Title
Inexhaustible Virtue
Transcending All Worlds
Medium
graphite on paper
Dimensions
9 ¼ x 13 in.
(23.5 x 33 cm)
framed:
17 x 20 1/8 in.
(43.2 x 51.1 cm)
Year
2014
Private collection
A club motif, often miniscule in scale, is pervasive in the majority of Wudl’s compositions. He typically paints or draws the motif in dense arrangement, and in low contrast to its background. This makes the clubs barely discernable to the eye, and there are passages in several works where they seem to fuse together and become a shimmering backdrop. For Wudl, the club represents the elaborate descriptions of phenomena that are characteristic of the Avatamsaka Sutra’s literary style, and its repetition reflects the sutra’s primary purpose as an exhortation to meditation.

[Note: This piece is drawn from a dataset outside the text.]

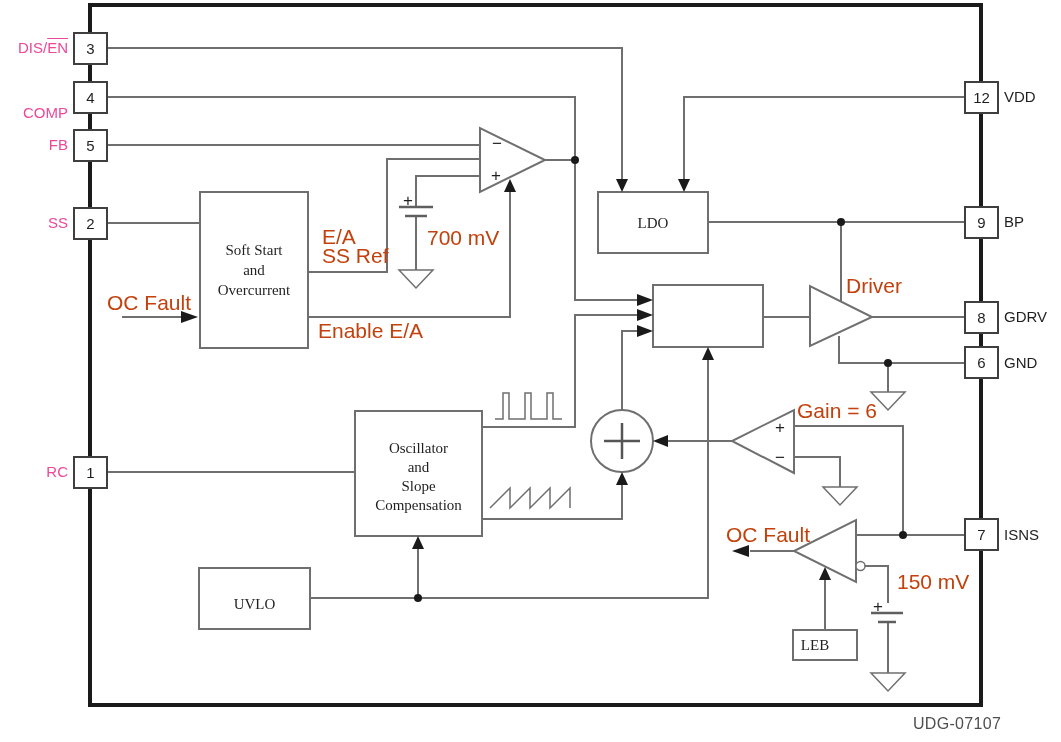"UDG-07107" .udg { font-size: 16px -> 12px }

The clubs, or what the artist calls “pips,” can also serve to represent the unseen subatomic particles, such as atoms or molecules that combine to form our physical perceived world.
In Inexhaustible Virtue Transcending All Worlds, the pips propagate to form the boundless ocean, which in the sutra, “symbolizes immensity, depth and immeasurability.” The flower, also made up of tiny pips, straddles between the sky and the ocean, in the midst of emptiness and form.